Une autre série de préoccupations liées au groupe mentionné précédemment est également liée au fait que TikTok est une entreprise chinoise. En tant que telle, elle est soumise aux lois chinoises, parmi lesquelles les lois sur la cybersécurité qui stipulent qu’en cas de menace de dommage à la sécurité de l’État, concept plus fluide en Chine qu’en Israël, l’entreprise est obligée de partager aux utilisateurs, les détails avec le gouvernement. Des cyber-experts australiens ont même révélé avoir découvert un trafic d’informations sur les utilisateurs de l’application en provenance de l’extérieur de la Chine et vers la Chine.
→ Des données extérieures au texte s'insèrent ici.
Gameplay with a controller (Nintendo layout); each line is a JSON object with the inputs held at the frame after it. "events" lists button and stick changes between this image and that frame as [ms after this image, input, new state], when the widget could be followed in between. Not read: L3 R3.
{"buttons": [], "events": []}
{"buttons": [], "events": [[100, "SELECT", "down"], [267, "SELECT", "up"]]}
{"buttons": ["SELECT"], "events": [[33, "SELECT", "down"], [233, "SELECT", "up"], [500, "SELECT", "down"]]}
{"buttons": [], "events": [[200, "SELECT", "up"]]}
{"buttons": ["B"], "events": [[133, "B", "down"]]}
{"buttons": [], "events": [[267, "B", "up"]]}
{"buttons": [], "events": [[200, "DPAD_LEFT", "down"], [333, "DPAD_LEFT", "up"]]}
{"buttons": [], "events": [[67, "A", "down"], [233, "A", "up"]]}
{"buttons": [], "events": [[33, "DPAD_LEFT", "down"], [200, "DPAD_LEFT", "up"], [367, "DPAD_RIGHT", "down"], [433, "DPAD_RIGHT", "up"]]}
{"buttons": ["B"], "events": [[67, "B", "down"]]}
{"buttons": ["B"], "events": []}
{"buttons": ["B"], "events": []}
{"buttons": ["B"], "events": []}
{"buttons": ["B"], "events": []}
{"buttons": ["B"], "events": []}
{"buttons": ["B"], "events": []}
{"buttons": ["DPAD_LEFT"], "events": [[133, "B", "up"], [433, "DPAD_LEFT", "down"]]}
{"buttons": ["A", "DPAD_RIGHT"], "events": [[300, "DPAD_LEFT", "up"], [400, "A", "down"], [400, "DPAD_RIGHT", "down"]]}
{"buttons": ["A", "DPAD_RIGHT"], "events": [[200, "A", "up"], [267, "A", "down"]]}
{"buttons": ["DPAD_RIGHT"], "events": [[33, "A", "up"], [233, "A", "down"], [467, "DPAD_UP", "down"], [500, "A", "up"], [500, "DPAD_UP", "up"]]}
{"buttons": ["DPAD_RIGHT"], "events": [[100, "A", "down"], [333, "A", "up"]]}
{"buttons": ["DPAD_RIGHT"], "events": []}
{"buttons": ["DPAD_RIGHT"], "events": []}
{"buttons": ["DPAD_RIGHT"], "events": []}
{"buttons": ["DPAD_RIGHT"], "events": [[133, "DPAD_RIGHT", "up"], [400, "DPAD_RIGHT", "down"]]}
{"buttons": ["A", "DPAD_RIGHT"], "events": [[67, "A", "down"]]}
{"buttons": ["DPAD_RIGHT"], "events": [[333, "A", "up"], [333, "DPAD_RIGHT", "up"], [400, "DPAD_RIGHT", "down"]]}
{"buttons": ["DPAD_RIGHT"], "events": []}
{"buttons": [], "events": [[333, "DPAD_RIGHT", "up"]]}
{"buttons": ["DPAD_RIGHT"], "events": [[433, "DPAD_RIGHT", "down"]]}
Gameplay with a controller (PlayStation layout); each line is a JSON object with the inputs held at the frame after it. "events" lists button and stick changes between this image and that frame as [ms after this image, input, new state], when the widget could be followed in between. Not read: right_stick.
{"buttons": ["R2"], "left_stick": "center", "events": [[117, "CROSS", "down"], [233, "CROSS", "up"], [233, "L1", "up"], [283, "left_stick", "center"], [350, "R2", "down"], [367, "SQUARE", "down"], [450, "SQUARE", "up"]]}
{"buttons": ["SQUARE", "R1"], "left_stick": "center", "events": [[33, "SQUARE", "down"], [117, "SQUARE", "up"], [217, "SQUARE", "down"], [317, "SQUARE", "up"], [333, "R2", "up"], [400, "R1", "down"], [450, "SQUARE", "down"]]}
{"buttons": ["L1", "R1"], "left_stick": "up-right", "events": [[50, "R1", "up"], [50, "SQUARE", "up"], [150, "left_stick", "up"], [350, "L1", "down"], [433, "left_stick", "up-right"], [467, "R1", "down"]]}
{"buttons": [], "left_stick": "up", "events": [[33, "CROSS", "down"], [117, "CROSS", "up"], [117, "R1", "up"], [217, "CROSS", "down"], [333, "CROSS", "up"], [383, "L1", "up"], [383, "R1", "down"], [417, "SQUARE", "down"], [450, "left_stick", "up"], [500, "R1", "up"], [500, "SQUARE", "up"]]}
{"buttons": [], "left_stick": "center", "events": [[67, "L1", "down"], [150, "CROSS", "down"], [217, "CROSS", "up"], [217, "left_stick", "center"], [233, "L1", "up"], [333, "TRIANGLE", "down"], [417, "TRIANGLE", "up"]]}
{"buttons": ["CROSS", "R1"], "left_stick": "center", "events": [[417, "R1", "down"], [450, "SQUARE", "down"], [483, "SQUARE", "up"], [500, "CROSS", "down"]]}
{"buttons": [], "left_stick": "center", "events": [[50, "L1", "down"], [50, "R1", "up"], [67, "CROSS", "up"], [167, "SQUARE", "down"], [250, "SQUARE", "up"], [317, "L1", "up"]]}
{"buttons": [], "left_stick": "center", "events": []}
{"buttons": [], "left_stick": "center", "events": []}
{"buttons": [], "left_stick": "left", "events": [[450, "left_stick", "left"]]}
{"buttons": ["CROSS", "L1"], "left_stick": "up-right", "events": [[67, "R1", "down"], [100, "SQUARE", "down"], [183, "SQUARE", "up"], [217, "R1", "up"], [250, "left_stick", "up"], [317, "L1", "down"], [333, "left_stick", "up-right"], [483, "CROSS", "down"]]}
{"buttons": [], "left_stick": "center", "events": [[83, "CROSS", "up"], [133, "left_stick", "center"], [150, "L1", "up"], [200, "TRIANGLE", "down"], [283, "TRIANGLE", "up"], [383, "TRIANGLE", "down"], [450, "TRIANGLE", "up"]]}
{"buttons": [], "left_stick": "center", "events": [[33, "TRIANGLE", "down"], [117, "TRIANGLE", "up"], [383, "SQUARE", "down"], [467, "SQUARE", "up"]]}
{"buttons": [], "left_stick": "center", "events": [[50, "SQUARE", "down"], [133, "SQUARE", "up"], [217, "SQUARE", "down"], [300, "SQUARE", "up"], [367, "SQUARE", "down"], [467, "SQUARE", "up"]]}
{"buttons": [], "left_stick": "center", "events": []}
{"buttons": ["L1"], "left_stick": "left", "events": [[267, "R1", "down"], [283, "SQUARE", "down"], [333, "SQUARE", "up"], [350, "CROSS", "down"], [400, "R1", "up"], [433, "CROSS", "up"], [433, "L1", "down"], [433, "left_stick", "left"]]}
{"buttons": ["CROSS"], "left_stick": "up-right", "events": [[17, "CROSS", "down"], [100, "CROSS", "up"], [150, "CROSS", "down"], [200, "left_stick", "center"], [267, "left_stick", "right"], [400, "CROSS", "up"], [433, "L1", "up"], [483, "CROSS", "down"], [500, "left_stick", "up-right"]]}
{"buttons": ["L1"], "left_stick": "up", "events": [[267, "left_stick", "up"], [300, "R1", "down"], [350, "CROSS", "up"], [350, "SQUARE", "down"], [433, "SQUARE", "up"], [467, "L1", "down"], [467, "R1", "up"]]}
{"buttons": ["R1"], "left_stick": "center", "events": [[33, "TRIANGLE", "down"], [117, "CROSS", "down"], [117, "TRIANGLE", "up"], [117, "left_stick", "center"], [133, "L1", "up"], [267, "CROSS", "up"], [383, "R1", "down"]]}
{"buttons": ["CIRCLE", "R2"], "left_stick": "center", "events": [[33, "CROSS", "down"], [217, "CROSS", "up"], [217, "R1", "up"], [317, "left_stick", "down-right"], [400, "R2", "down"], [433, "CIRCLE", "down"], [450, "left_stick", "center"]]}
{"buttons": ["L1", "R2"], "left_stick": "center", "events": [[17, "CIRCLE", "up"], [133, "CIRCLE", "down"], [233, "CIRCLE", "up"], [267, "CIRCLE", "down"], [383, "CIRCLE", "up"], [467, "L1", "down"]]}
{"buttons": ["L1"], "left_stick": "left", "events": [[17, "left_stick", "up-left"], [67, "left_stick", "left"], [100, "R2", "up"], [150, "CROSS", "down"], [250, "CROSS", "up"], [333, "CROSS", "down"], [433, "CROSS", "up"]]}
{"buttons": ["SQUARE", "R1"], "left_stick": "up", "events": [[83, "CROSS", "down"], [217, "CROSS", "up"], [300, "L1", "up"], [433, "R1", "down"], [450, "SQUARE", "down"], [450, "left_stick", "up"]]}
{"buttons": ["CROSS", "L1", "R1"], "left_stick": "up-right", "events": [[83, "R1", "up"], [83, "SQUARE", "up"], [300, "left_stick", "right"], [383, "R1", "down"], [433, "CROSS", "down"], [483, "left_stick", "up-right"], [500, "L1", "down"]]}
Des dirigeants de Tiktok en réunion avec le président du pays, cette semaine (photo : Sahar Pesach)
Vous pouvez faire pression sur la direction de l’entreprise et les dirigeants de Tiktok lors d’une réunion avec le président Herzog Photo de : Sahar Pessa’h

La réponse officielle de la Chine aux événements du 7 octobre a déçu de nombreux Israéliens et, même si la Chine a déclaré qu’elle était « objective », elle n’a pas condamné le Hamas et a déclaré qu’Israël avait agi au-delà des limites de la légitime défense. Il est impossible de dissocier la réponse chinoise et la montée de l’antisémitisme sur les réseaux sociaux chinois de ce qui se passe au cours des mois de combats sur TikTok.

Dans un pays comme la Chine, où la censure fait des heures supplémentaires, fermer les yeux est l’explication la plus logique de la quantité de contenus antisémites et anti-israéliens qui sont autorisés à rester à l’antenne et à être diffusés partout. L’État d’Israël n’a pas le droit de ne pas lutter contre les inventions sans fondement et les récits hostiles diffusés à son sujet sur les réseaux sociaux, y compris Tiktok, mais il a également le devoir de le faire d’une manière sage qui ne met pas en danger les informations sensibles.

Premièrement, en établissant des règles de base concernant les choses à faire et à ne pas faire, et deuxièmement, dans un dialogue avec la Chine populaire et avec Tiktok, qui a un bureau de représentation en Israël, exigeant, rien de moins, qu’ils appliquent les règles d’incitation et de violence en ligne.

 Ofir Dayan est chercheur au Centre Diane et Gilford Glaser pour la politique Israël-Chine à l’Institut d’études sur la sécurité nationale et au Deborah Forum.